In 1946, LST 3501 and five other Mark 3 LSTs were loaned to the RAN. They were all commissioned into RAN service on 1 July 1946. In 1947, LST 3501 was selected to assist in the establishment of, then provide logistic support to, the Australian National Antarctic Research Expedition (ANARE) research facilities on Heard Island and Macquarie Island. The vessel was repainted yellow to assist with visual identification in Antarctic waters, and modified slightly to carry a Supermarine Walrus seaplane, which was launched by derrick. On 28 November 1947, LST 3501 departed from Fremantle with fourteen ANARE personnel and twelve months of supplies, arriving at Heard Island on 12 December and offloading the supplies and scientists. On 5 January, the Walrus was lost during foul weather, and was not replaced.

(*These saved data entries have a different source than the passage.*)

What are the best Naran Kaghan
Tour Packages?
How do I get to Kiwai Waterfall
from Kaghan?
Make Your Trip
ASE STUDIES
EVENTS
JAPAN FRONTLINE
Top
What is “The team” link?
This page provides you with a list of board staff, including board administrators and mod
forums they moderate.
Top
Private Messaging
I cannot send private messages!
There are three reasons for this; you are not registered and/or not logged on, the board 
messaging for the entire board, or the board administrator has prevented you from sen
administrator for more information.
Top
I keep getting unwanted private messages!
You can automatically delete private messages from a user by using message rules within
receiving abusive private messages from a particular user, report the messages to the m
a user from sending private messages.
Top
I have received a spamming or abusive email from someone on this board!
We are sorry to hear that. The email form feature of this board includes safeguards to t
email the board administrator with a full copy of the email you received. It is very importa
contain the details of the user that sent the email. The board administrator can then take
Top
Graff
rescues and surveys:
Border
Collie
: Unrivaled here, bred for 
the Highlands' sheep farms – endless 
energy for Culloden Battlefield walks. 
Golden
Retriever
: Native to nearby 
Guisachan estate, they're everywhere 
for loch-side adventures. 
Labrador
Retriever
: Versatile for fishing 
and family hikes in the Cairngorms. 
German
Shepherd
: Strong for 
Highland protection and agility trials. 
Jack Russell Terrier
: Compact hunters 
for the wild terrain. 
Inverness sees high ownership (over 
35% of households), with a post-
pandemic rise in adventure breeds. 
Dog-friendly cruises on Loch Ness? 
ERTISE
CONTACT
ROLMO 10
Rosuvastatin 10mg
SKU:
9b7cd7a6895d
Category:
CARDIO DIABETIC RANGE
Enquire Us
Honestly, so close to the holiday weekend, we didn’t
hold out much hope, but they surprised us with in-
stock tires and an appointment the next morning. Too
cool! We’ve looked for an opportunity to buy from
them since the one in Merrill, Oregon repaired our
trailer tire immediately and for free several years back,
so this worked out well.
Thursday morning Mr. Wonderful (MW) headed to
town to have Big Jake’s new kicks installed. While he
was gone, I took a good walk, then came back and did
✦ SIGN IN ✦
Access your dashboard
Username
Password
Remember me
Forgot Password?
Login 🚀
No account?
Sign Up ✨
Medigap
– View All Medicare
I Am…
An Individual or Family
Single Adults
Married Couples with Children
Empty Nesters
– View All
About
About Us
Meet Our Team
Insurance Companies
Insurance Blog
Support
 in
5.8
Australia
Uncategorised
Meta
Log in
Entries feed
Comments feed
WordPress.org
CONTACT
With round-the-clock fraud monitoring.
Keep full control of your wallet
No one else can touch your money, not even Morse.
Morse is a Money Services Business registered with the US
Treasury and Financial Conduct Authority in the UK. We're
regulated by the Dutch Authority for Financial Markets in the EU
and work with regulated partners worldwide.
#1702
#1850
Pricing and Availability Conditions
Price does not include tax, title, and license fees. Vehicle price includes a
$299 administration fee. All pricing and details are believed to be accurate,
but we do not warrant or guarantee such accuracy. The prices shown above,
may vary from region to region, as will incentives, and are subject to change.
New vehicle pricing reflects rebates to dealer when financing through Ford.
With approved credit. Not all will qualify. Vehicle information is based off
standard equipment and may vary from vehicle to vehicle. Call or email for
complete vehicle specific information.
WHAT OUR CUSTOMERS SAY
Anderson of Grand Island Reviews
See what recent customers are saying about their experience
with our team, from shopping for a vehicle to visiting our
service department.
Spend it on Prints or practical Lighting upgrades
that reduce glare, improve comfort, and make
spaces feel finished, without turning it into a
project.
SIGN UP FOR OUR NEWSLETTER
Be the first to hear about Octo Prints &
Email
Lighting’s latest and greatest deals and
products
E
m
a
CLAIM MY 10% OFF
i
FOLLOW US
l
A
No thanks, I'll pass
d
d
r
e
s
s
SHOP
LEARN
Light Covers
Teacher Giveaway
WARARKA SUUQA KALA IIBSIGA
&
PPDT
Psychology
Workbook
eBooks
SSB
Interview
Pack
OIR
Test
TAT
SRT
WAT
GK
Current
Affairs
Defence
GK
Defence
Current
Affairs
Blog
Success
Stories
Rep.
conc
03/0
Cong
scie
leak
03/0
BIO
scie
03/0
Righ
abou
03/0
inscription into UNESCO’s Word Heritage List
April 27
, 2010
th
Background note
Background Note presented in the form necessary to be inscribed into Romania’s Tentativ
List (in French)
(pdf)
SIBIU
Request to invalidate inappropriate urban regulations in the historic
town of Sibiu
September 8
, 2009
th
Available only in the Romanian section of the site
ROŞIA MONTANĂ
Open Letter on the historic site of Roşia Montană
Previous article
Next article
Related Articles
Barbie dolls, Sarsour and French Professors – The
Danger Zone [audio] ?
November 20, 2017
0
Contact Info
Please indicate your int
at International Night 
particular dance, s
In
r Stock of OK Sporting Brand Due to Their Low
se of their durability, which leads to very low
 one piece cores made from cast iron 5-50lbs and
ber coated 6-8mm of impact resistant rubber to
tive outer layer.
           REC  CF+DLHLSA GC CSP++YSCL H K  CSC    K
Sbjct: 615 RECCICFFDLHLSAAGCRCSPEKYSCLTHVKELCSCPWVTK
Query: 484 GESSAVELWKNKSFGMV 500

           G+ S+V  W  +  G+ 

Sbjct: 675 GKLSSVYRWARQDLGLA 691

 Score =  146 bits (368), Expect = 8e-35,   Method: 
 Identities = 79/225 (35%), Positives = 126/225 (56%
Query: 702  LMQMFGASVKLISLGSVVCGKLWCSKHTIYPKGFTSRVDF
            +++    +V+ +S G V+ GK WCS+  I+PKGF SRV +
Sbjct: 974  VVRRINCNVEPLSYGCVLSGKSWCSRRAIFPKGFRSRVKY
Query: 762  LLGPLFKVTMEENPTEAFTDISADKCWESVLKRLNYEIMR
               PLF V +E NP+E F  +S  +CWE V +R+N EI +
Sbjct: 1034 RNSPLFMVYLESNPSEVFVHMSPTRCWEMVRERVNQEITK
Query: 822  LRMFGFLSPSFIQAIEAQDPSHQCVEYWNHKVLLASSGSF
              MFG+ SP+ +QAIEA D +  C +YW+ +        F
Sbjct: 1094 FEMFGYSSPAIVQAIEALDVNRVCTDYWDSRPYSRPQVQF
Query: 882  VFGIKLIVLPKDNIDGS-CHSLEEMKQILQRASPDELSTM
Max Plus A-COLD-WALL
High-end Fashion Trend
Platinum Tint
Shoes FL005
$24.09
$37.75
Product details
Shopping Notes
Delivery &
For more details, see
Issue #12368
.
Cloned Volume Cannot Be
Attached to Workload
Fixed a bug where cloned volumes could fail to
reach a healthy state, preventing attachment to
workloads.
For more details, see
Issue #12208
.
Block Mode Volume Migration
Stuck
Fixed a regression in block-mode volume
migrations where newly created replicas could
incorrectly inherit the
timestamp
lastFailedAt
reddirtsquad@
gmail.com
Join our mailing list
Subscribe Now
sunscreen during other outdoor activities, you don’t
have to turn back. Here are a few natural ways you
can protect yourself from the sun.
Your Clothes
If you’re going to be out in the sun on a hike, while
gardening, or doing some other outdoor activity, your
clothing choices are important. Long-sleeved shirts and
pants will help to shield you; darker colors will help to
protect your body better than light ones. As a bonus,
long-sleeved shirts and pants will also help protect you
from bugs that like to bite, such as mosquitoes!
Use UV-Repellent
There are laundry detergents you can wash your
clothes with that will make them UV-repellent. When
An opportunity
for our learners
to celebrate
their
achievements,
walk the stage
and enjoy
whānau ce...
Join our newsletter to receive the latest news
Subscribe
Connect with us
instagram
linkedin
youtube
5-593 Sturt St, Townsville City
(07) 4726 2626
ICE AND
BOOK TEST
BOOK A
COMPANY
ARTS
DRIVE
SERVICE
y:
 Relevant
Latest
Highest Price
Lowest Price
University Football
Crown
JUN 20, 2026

The ship returned to Melbourne, where more stores and a second group of 13 ANARE personnel were loaded before LST 3501 sailed to Macquarie Island on 28 February 1948, arriving seven days later. After unloading for the second time, the landing ship waited for the arrival of the research vessel in late March before returning to Australia.

LST 3501 was renamed HMAS Labuan on 16 December 1948, after the amphibious landings at Labuan. The 1948 ANARE expedition named Cape Labuan on Heard Island after the ship, and used names of officers and senior enlisted personnel for Lavett Bluff, Mount Dixon, Cape Lockyer, and Hayter Peak.

She returned to the islands on five occasions to deliver supplies and transfer personnel: Heard Island during January to March 1949, 1950, and 1951, and Macquarie Island in April 1949 and 1950.

==Decommissioning and fate==
The landing ship was heavily damaged during the 1951 visit to Heard Island. Labuan attempted to sail home, but broke down completely en route. The vessel had to be towed back to Fremantle, arriving on 1 March.

Labuan paid off to reserve on 28 September 1951 and was sold for disposal on 9 November 1955.